Could 'familial DNA' tests solve the Gregory Villemin murder 36 years after the crime?
Credit: AFP
A French court on Tuesday granted a request to widen DNA tests on the entourage of a four-year old boy whose murder has haunted France for almost four decades.
Gregory Villemin disappeared in 1984 while playing in the garden of his home and later was found in a river in France’s eastern Vosges region, hands and feet bound and his woolly hat over his face.
An unknown caller rang the four-year-old’s uncle to declare: “I’ve kidnapped the boy. I’ve strangled him and I’ve thrown him in the River Vologne. I have my revenge.” The following day, the boy’s father received a letter apparently posted around the time of the kidnap and murder, saying: “I hope you die of grief, boss. Your money won’t bring back your son. Here’s my revenge, you bastard.”

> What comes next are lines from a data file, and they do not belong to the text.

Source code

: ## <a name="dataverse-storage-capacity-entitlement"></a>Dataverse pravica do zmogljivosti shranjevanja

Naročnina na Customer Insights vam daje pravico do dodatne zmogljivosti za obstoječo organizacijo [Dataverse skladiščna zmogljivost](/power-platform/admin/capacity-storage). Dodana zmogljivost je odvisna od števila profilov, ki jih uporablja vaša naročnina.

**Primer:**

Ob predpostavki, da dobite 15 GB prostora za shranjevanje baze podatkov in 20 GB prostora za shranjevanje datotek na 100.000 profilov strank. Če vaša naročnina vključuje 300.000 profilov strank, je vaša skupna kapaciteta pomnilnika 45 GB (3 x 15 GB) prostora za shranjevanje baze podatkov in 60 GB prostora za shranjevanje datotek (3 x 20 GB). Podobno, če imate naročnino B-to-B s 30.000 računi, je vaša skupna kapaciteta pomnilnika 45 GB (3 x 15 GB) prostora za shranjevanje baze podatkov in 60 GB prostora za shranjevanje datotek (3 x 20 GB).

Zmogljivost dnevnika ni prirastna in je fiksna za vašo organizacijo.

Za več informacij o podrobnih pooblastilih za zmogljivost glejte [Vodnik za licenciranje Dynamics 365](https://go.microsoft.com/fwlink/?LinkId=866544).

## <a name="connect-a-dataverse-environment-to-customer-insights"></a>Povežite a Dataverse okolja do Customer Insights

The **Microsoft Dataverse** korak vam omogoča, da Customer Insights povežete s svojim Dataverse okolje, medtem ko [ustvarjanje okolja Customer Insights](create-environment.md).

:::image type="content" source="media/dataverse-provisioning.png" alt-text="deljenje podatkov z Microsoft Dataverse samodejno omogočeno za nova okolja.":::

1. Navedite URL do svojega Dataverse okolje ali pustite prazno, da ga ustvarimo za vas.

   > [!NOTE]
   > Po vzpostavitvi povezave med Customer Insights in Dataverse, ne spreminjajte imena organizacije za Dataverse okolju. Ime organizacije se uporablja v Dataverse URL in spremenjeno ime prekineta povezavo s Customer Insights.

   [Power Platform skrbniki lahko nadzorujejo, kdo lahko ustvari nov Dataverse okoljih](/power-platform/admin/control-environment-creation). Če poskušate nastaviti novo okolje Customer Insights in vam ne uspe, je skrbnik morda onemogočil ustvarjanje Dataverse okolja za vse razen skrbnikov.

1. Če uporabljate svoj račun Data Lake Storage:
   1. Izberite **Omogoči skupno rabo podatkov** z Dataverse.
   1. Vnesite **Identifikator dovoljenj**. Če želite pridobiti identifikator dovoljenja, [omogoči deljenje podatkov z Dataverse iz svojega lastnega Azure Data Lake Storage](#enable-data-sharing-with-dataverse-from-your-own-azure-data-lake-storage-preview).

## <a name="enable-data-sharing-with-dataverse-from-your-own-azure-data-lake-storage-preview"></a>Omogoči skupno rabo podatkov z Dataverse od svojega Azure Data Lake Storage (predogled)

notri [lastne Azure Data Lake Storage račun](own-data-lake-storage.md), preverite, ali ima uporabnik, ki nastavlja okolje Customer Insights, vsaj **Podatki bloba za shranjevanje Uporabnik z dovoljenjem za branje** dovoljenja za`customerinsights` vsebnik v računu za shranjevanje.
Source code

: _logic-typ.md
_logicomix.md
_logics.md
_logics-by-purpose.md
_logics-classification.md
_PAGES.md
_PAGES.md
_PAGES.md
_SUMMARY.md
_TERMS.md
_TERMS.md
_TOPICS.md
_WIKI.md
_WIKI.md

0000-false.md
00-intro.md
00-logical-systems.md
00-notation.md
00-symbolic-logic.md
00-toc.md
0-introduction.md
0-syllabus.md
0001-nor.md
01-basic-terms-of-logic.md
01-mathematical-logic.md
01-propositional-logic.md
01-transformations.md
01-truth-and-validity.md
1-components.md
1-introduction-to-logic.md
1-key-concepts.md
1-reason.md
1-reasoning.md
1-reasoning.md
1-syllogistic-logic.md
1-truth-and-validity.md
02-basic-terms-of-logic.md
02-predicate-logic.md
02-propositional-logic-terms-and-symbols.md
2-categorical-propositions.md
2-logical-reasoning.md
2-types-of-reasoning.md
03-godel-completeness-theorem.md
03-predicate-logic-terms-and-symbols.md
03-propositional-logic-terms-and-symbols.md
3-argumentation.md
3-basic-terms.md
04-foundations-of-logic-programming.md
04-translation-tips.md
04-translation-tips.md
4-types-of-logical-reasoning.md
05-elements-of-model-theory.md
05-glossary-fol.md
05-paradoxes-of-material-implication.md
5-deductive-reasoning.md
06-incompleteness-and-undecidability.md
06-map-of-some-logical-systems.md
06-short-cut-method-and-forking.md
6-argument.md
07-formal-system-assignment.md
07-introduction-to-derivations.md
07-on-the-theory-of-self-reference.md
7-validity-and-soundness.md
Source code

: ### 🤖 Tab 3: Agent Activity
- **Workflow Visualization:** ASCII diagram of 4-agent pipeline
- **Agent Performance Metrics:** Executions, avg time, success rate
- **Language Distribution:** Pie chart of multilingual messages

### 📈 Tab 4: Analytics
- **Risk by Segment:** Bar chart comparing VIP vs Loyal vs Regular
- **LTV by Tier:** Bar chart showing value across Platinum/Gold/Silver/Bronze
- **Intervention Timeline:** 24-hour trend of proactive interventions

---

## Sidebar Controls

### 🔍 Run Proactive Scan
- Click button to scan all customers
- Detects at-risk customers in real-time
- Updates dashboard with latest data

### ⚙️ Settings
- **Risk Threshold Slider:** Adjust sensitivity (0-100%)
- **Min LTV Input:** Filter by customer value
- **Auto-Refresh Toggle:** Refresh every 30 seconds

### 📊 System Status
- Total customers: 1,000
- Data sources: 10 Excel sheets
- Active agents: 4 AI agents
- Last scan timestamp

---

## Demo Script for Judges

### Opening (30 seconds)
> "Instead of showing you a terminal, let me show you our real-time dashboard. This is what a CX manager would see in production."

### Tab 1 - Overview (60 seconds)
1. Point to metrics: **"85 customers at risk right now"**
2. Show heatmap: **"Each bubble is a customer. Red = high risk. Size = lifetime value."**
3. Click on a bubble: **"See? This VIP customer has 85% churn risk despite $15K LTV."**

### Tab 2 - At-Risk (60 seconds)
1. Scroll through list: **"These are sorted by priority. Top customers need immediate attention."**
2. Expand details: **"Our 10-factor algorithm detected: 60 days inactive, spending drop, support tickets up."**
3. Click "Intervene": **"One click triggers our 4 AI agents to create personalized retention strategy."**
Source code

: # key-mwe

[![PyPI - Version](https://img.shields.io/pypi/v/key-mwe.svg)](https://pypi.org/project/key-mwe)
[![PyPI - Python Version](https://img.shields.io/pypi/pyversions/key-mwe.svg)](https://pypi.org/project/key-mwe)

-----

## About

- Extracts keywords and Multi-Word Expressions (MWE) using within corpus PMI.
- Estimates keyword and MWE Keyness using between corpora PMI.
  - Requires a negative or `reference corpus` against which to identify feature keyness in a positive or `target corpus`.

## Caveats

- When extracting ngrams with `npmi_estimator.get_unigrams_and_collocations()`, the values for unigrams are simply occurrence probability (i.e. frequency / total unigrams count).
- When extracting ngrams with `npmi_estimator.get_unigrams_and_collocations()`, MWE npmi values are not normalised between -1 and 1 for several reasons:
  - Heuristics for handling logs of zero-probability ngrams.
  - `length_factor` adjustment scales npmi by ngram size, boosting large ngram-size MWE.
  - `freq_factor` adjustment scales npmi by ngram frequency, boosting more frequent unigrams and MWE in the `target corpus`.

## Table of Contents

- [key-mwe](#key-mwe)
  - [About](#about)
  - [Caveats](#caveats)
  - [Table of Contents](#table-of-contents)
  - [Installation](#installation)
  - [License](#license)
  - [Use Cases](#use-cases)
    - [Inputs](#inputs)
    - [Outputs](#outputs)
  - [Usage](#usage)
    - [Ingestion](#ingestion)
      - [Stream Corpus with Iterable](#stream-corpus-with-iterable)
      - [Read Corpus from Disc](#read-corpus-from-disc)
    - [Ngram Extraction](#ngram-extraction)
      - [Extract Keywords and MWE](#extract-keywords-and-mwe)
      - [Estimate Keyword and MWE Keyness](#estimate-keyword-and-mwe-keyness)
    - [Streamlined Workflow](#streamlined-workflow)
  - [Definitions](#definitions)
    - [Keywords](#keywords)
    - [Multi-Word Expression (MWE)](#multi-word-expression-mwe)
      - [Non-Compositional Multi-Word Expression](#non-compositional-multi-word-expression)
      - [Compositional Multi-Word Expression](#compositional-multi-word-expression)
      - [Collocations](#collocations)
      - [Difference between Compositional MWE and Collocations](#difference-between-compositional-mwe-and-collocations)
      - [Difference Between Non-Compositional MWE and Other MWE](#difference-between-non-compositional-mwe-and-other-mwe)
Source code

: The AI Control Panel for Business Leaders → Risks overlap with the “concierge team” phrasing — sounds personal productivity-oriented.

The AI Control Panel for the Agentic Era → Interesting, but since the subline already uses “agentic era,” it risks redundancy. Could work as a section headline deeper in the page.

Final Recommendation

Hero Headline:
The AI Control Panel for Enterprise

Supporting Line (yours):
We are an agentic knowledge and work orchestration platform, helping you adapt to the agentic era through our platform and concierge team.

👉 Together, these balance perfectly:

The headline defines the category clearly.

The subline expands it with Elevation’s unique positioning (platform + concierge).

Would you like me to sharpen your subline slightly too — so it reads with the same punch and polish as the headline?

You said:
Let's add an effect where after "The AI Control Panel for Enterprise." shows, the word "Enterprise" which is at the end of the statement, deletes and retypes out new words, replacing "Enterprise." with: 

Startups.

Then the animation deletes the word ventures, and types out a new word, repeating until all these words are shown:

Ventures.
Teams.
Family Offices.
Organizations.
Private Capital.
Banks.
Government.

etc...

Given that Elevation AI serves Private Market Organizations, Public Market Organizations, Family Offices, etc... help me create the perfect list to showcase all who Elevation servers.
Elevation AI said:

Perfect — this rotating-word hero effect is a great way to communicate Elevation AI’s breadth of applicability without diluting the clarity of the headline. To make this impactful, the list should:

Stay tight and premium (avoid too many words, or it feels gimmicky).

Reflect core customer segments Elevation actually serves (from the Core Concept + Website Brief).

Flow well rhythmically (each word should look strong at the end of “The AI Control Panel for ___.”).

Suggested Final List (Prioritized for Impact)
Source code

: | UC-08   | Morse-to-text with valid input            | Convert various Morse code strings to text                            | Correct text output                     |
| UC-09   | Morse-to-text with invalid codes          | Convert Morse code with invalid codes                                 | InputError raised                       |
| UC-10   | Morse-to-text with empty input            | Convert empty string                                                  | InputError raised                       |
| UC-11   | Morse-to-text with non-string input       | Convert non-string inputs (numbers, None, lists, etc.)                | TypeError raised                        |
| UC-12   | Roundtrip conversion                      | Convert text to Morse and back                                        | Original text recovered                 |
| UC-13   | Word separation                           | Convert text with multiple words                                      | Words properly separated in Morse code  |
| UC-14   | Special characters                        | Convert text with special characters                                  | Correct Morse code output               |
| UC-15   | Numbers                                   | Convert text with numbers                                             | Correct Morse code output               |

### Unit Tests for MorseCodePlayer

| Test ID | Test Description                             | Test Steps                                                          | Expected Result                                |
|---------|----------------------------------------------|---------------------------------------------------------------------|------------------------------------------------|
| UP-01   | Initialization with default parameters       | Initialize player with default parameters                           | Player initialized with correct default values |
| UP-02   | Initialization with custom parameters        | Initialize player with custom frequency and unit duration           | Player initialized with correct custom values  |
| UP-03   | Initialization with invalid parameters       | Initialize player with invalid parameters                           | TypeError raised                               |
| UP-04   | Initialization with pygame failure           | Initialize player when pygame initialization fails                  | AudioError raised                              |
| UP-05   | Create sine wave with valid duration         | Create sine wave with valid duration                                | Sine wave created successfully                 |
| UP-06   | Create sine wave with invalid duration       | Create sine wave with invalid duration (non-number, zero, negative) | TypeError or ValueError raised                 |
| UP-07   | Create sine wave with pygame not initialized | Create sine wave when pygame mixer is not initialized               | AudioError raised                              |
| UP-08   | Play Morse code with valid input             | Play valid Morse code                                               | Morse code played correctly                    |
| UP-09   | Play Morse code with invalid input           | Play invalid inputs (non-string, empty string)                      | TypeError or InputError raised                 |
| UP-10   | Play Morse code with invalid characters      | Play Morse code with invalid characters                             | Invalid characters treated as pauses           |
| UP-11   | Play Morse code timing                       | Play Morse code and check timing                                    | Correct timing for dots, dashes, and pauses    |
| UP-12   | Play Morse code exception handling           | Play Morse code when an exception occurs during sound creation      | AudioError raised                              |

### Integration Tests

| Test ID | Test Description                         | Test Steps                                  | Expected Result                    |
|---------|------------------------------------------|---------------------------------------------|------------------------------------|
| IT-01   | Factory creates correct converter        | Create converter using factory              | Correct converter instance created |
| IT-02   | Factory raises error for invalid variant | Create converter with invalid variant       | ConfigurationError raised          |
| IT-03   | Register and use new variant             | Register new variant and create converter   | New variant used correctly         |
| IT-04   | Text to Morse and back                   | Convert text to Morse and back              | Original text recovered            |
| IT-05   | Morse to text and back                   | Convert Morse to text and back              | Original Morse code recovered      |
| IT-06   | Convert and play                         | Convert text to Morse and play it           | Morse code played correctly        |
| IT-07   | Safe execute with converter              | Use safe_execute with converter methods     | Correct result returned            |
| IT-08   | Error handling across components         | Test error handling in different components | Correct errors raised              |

L’affaire de Grégory, as it is known, has seen other victims: the child’s father shot dead his cousin, believing him to be the killer, and the judge who oversaw the first, reputedly botched, investigation killed himself.
But the mystery has never been elucidated.
On Tuesday, the appeals court of Dijon, in Burgundy, gave the green light to so-called “familial DNA searching”, which involves the use of DNA profiles of relatives, often from genetic databases or samples volunteered by individuals, to create new investigative leads.
One of its first uses was in Wales in 2000, leading to the identification of Joseph Kappen, who murdered three teenage girls in South Wales in 1973. The familial DNA tests led police to the killer, dubbed the Saturday Night Strangler, via his son’s genetic prints.
In this case, judges agreed to take 37 new genetic profiles from Gregory’s entourage and seek a match with nine DNA traces from anonymous letters, a syringe containing insulin used to drug the victim and his clothes.
They also agreed to the creation of a “genetic facial composite” of the suspect, including eye and hair colour, from the DNA collected.
“This is a very positive decision as almost all requests (from civil plaintiffs) were granted,” said Marie-Christine Chastant-Morand, lawyer for the Grégory’s parents.
After decades of twists and turns, last month, the investigation was reopened after Swiss specialists examined the style of the threatening missives, leading police to think they may have unmasked the individual behind the anonymous communications.
Dubbed “stylometrics”, the tool has allowed them to compare the style, syntax, punctuation and “turns of phrase” of different letters that could help identify the author, and hopefully the murderer.
However, some lawyers argue that only scientific proof, notably DNA, will solve the case.